Une accusation qui fait écho aux informations dévoilées mardi par l’organisation de défense des droits de l’homme Human Rights Watch (HRW), qui accuse le régime syrien d’avoir transféré des centaines de détenus vers des sites militaires interdits aux observateurs de la Ligue arabe. HRW a pressé la Ligue d’exiger « le plein accès à tous les sites » de détention, « conformément à son accord conclu avec le gouvernement syrien ».

SITES DE DÉTENTION INTERDITS D’ACCÈS

« Le gouvernement syrien a montré qu’il ne reculera devant rien pour entraver la surveillance indépendante de la répression qu’il exerce. La Ligue arabe doit réagir à ce subterfuge et insister clairement sur un accès complet à tous les détenus », écrit Sarah Leah Whitson, directrice de la division Moyen-Orient et Afrique du Nord à HRW dans un communiqué.

Selon le protocole d’accord signé entre la Syrie et la Ligue arabe le 19 décembre, les observateurs sont « libres de communiquer avec quiconque, en coordination avec le gouvernement syrien ». Mais le ministre des affaires étrangères syrien, Walid Mouallem, avait déclaré à la presse que les observateurs ne pourraient pas accéder aux « points militaires sensibles ».

Les autorités ont par ailleurs libéré 755 détenus « impliqués » dans le soulèvement populaire contre Bachar Al-Assad. La télévision publique a annoncé que « 755 détenus, impliqués dans les derniers évènements en Syrie et qui n’ont pas de sang sur les mains, ont été libérés ».

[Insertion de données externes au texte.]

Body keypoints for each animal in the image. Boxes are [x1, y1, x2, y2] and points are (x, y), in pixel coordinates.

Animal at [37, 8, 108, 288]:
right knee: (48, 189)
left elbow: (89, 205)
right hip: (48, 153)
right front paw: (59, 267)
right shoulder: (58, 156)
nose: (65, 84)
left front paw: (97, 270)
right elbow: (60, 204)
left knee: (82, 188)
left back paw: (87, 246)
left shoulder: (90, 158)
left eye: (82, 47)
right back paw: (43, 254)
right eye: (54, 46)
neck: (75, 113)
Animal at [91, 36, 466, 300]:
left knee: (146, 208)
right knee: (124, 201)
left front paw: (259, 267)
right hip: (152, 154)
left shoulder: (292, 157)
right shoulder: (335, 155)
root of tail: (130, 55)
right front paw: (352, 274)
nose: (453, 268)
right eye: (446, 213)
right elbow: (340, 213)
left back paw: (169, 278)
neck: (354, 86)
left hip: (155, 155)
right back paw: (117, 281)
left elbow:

Un membre des forces de sécurité syriennes à Homs avait confié à Human Rights Watch qu’après la signature du protocole le directeur d’une prison de la ville avait ordonné un transfert des détenus. Selon cette source, les 21 et 22 décembre, entre 400 à 600 détenus ont été transférés vers d’autres lieux de détention auxquels les observateurs internationaux n’auraient pas accès – notamment un centre militaire de fabrication de missiles situé à Zaidal, dans la périphérie de Homs. Ce témoignage concorde avec d’autres recueillis par Human Rights Watch en Syrie.